London's physical look was transformed in the 20th century. At the beginning of the century London's tallest building was St Paul's Cathedral, built in 1701, and 365 ft. high. By the end of the century the tallest was the tower at Canary Wharf in Docklands, built in 1991 and 800 ft. high. London had acquired a new jagged skyline of high-rise skyscrapers and tower blocks.
New construction technologies made taller buildings possible during the 20th century. Building by means of a steel frame skeleton became a widely used construction method in the first quarter of the century. It not only enabled buildings to get taller, but also to increase in bulk.

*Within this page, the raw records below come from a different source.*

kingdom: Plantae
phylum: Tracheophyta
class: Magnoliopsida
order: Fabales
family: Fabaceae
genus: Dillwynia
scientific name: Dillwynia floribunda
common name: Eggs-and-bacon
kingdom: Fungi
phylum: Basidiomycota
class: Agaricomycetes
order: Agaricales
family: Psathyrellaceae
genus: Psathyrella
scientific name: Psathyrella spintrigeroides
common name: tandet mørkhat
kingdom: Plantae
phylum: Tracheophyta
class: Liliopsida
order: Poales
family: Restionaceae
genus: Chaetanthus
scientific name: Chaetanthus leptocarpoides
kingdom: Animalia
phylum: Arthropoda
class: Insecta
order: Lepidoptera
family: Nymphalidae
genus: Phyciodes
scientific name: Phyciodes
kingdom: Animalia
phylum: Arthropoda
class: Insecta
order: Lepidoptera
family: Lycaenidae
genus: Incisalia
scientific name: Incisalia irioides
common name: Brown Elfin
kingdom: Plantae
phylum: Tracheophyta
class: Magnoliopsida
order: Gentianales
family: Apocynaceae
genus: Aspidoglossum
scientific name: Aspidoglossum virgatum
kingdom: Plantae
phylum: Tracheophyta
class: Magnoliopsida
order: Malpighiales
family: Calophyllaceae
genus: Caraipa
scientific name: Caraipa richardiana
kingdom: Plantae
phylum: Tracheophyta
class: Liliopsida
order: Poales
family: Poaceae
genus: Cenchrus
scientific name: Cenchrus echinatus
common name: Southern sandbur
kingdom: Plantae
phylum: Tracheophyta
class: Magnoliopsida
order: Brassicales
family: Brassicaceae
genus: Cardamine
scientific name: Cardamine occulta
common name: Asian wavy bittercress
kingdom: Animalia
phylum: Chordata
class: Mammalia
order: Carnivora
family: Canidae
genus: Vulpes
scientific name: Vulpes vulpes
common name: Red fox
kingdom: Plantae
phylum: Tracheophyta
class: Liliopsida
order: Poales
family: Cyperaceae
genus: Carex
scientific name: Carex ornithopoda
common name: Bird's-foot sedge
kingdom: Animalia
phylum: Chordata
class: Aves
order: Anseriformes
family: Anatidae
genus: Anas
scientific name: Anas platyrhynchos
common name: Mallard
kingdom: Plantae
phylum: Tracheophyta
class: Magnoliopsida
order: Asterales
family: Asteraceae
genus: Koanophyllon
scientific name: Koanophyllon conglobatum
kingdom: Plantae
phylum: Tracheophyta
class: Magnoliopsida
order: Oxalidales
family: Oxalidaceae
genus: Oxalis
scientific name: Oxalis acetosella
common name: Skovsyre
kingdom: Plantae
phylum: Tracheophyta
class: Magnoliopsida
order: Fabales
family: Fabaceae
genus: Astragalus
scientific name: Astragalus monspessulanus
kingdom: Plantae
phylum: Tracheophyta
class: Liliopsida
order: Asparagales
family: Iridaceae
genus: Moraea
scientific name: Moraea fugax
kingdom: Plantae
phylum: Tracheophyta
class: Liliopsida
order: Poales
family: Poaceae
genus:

Thanks to steel framing, the streets of central London took on a new, large scale in the years between the wars. Shops became department stores: office blocks became large corporate headquarters: cinemas became glamorous picture palaces. Regent Street and much of Oxford Street was completely rebuilt during the 1920s. Many of the new buildings expressed the new architectural spirit of the 20th century, which looked to the skyscrapers and large blocks of American cities for their inspiration. Broadcasting House built for the BBC in 1929 is a good example.
he trend towards even greater heights and greater bulk continued after the second world war. The 1960s brought science-fiction structures and a new skyline. In 1966 the Post Office Tower became London's highest structure at 580 ft. but within ten years this was topped by the National Westminster Tower at 600 ft. Steel-framed, glass-fronted office blocks thrust their way into the streetscapes of central London. Away from the centre an inner-city motorway swooped through west London sweeping away swathes of old terrace housing in its path. Much of inner London was wrenched into a new shape as massive tower blocks, housing estates and pedestrian shopping precincts brought a new scale of buildings to neighbourhoods that traditionally had been low-rise.
Some people thought these new futuristic buildings took away London's distinctive sense of place. As the tower blocks rose, so the building conservation movement gathered strength. Several battles between property developers and conservationists took place during the 1960s and 1970s. Covent Garden Market was saved from destruction in 1973 by determined community activists. Piccadilly Circus and south Soho also survived, despite several abortive redevelopment schemes. On the South Bank the Coin Street Action Group began a long battle against a 'Berlin Wall' of office buildings proposed for the riverside. Elsewhere the developers had their way. In the Euston Road the property tycoon Joe Levy created a canyon of high-rise office blocks, sweeping away the old Victorian Euston station and its famous classical arch.
Two areas in London developed particularly futuristic cityscapes. In Croydon over 50 office blocks were built between the mid 1950s and the mid 1970s, providing 5 million square foot of office space and jobs for 3,000 people. New shopping centres, multi-story car parks, ring roads and fly-overs allowed Croydon to promote itself as 'the most consistently modern-looking area in the whole of England'.
The City of London also acquired a new cityscape as the financial industry came to dominate its economic activity. Tall towers combined with the district's historic street pattern to create a unique and highly-concentrated visual mixture of old and new. On the City's northern edge, the bomb-damaged Barbican area was rebuilt from scratch as a modernistic city quarter. The Barbican incorporated all the latest thinking about urban living, which at the time meant pedestrian walkways, underground car parks and concrete everywhere.
Whatever the building styles, the single most important element in changing the look and feel of London's cityscape in the 20th century was the motorcar. In 1900 London traffic congestion meant horse-drawn vehicles and pedestrians. Motor cars were rare sights. By the end of the century Londoners owned over 2 million cars and 72,000 motor scooters or mopeds. The capital's road space was full at all times of the day and streets were dominated by the 20th century street furniture that motor vehicles had made necessary. Traffic lights, yellow lines, parking meters, road signs and zebra crossings all made their first appearance in London's streets during the 20th century.
Despite a century of road widening and traffic control measures, London ended the 20th century with acute traffic congestion and punitive parking restrictions. By the 1990s the average traffic speed in central London during the rush hour was 10 mph, not that different from traffic speeds at the start of the century. Some wondered whether it was time for a congestion charge.